Recentemente, compareci ao meu primeiro funeral na Escócia. Fui prestar as últimas homenagens à tia de meu marido, a qual eu tive o prazer de conhecer algumas semanas antes. A família já vinha se preparando para a despedida eminente, lidando com a progressão do temido câncer de intestino (ou colorretal, que é a segunda maior causa de mortes por câncer no mundo, segundo a OMS). Ainda assim, um momento inevitavelmente triste. 

Fui orientada a vestir-me de preto e a não levar flores. Diferentemente de como ocorre no Brasil, onde o que se vai vestir não importa nessa ocasião e flores são bem-vindas. O uso da cor preta para representar o luto é uma herança da Idade Média e, no Reino Unido, essa tradição se tornou ainda mais forte com o luto eterno da Rainha Vitória, que durou 40 anos até a sua morte. 

No local do velório, o crematório municipal instalado em um terreno com lindos jardins, os homens aguardavam de terno e gravata e as mulheres de tubinho ou conjunto social para adentrar à capela. Primeiro, os parentes mais próximos. 

Clique nas fotos para ampliá-las


Apesar do afrouxamento de algumas restrições impostas durante a pandemia, conforme os casos de covid-19 foram diminuindo no Reino Unido, havia um limite de até 40 pessoas permitidas no local, além da obrigatoriedade do uso de máscara, álcool em gel e distanciamento social. É assim que países sérios agem. Tudo bem que lá no início o primeiro ministro do Reino Unido (o espantalho do Boris Johnson) insistiu na ideia de imunidade de rebanho, que logo caiu por terra. Ele mesmo contraiu a doença e acabou sendo internado, mas isso é outra história.

Vale dizer aqui que o distanciamento social não foi possível, já que familiares e amigos acabam por dar beijos e abraços de consolo. Assim como ocorre entre os brasileiros, velórios se tornam oportunidades para colocar o papo em dia e conhecer novos membros da família (no caso, eu! rs). Bem, recebemos um folheto com a foto da tia do meu marido e uma vez todos dentro da capela, cada um sentou em uma cadeira. Habituada à figura de um padre ou pastor incumbido das homenagens finais, me surpreendi com a presença de um humanista. O Humanismo deposita suas crenças na ciência e na razão e não em religiões e seres divinos.

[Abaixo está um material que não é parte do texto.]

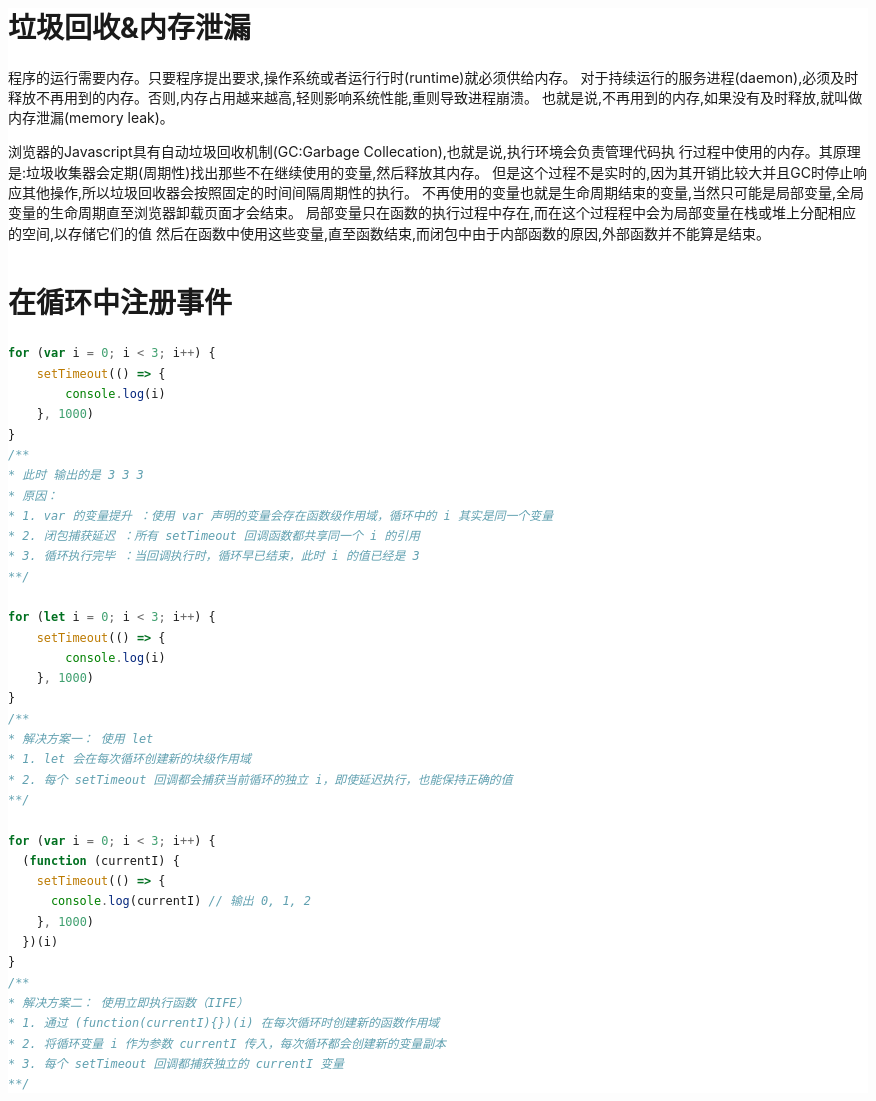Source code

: 

# 垃圾回收&内存泄漏

程序的运行需要内存。只要程序提出要求,操作系统或者运行行时(runtime)就必须供给内存。
对于持续运行的服务进程(daemon),必须及时释放不再用到的内存。否则,内存占用越来越高,轻则影响系统性能,重则导致进程崩溃。
也就是说,不再用到的内存,如果没有及时释放,就叫做内存泄漏(memory leak)。

浏览器的Javascript具有自动垃圾回收机制(GC:Garbage Collecation),也就是说,执行环境会负责管理代码执
行过程中使用的内存。其原理是:垃圾收集器会定期(周期性)找出那些不在继续使用的变量,然后释放其内存。
但是这个过程不是实时的,因为其开销比较大并且GC时停止响应其他操作,所以垃圾回收器会按照固定的时间间隔周期性的执行。
不再使用的变量也就是生命周期结束的变量,当然只可能是局部变量,全局变量的生命周期直至浏览器卸载页面才会结束。
局部变量只在函数的执行过程中存在,而在这个过程程中会为局部变量在栈或堆上分配相应的空间,以存储它们的值
然后在函数中使用这些变量,直至函数结束,而闭包中由于内部函数的原因,外部函数并不能算是结束。



# 在循环中注册事件

```js
for (var i = 0; i < 3; i++) {
	setTimeout(() => {
		console.log(i)
	}, 1000)
}
/**
* 此时 输出的是 3 3 3
* 原因：
* 1. var 的变量提升 ：使用 var 声明的变量会存在函数级作用域，循环中的 i 其实是同一个变量
* 2. 闭包捕获延迟 ：所有 setTimeout 回调函数都共享同一个 i 的引用
* 3. 循环执行完毕 ：当回调执行时，循环早已结束，此时 i 的值已经是 3
**/

for (let i = 0; i < 3; i++) {
	setTimeout(() => {
		console.log(i)
	}, 1000)
}
/**
* 解决方案一： 使用 let
* 1. let 会在每次循环创建新的块级作用域
* 2. 每个 setTimeout 回调都会捕获当前循环的独立 i，即使延迟执行，也能保持正确的值
**/

for (var i = 0; i < 3; i++) {
  (function (currentI) {
    setTimeout(() => {
      console.log(currentI) // 输出 0, 1, 2
    }, 1000)
  })(i)
}
/**
* 解决方案二： 使用立即执行函数（IIFE）
* 1. 通过 (function(currentI){})(i) 在每次循环时创建新的函数作用域
* 2. 将循环变量 i 作为参数 currentI 传入，每次循环都会创建新的变量副本
* 3. 每个 setTimeout 回调都捕获独立的 currentI 变量
**/
```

Pelas palavras do celebrante, Vida (sim, esse era seu nome), que partiu pouco antes de completar 77 anos, teve uma vida empolgante. Trabalhou, estudou, conheceu o amor de sua vida, com quem teve dois filhos - que lhe deram netos - e viajou o mundo todo, vivendo 20 anos em Hong Kong. Quando adoeceu, descobriu na cerâmica um agradável passatempo e até nos presenteou com um de seus mimos. Pergunto-me se ela sabia o significado de seu nome na língua portuguesa e também espanhola, mas acredito que sim, uma vez que um dos lugares por onde passou foi o Brasil. 


Foi uma bela e objetiva homenagem, com uma pausa para reflexão ao som de Requien em D Menor de Mozart e encerramento com a inconfundível gaita de foles presente na música Highland Cathedral. Essas ocasiões nos fazem refletir sobre o que queremos levar conosco quando partirmos e o que gostaríamos de deixar como legado.

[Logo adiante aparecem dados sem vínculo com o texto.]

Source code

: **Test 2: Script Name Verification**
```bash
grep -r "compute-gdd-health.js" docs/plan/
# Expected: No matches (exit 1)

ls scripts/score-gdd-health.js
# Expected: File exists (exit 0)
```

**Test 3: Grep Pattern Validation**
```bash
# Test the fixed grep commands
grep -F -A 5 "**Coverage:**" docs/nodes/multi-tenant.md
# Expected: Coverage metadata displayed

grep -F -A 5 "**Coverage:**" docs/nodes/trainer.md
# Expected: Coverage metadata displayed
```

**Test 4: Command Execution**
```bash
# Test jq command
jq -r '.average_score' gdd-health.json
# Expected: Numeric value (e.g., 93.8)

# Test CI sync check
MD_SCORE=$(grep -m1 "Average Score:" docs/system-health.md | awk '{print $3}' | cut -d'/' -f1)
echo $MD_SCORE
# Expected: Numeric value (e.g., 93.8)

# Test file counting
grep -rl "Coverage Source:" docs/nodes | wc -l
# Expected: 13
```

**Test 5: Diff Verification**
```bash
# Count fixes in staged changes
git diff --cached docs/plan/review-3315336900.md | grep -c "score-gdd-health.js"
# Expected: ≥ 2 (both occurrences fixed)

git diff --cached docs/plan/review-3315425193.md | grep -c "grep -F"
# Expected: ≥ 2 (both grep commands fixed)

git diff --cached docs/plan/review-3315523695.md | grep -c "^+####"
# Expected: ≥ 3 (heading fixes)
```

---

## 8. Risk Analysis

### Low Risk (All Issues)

Uma tradição daqui e que eu considero muito válida para ser aplicada também no Brasil é a distribuição de donativos para doação a uma instituição. No caso da tia do meu marido, ainda em vida ela escolheu a Cancer Research. 

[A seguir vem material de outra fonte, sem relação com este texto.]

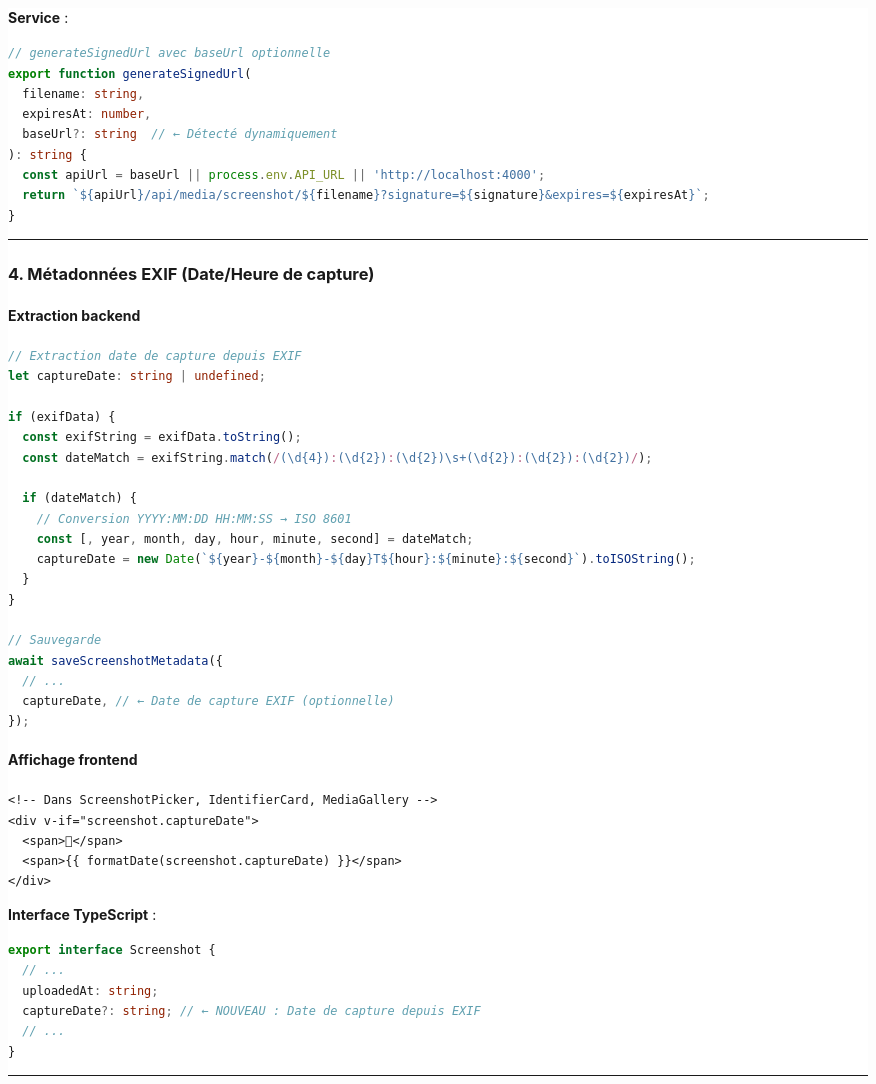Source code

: **Service** :
```typescript
// generateSignedUrl avec baseUrl optionnelle
export function generateSignedUrl(
  filename: string,
  expiresAt: number,
  baseUrl?: string  // ← Détecté dynamiquement
): string {
  const apiUrl = baseUrl || process.env.API_URL || 'http://localhost:4000';
  return `${apiUrl}/api/media/screenshot/${filename}?signature=${signature}&expires=${expiresAt}`;
}
```

---

### 4. Métadonnées EXIF (Date/Heure de capture)

#### Extraction backend

```typescript
// Extraction date de capture depuis EXIF
let captureDate: string | undefined;

if (exifData) {
  const exifString = exifData.toString();
  const dateMatch = exifString.match(/(\d{4}):(\d{2}):(\d{2})\s+(\d{2}):(\d{2}):(\d{2})/);
  
  if (dateMatch) {
    // Conversion YYYY:MM:DD HH:MM:SS → ISO 8601
    const [, year, month, day, hour, minute, second] = dateMatch;
    captureDate = new Date(`${year}-${month}-${day}T${hour}:${minute}:${second}`).toISOString();
  }
}

// Sauvegarde
await saveScreenshotMetadata({
  // ...
  captureDate, // ← Date de capture EXIF (optionnelle)
});
```

#### Affichage frontend

```vue
<!-- Dans ScreenshotPicker, IdentifierCard, MediaGallery -->
<div v-if="screenshot.captureDate">
  <span>📸</span>
  <span>{{ formatDate(screenshot.captureDate) }}</span>
</div>
```

**Interface TypeScript** :
```typescript
export interface Screenshot {
  // ...
  uploadedAt: string;
  captureDate?: string; // ← NOUVEAU : Date de capture depuis EXIF
  // ...
}
```

---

Fim da cerimônia, ninguém mais fica na capela para velar o corpo, como fazemos no Brasil. Os participantes são convidados a se juntar aos membros da família em uma recepção. Neste caso, ocorreu no salão de um hotel próximo ao crematório. Foram servidas comidinhas e bebidas, incluindo vinhos branco e tinto e, claro, whisky! Foi um momento de muita descontração e risadas, ou seja, nada diferente dos brasileiros.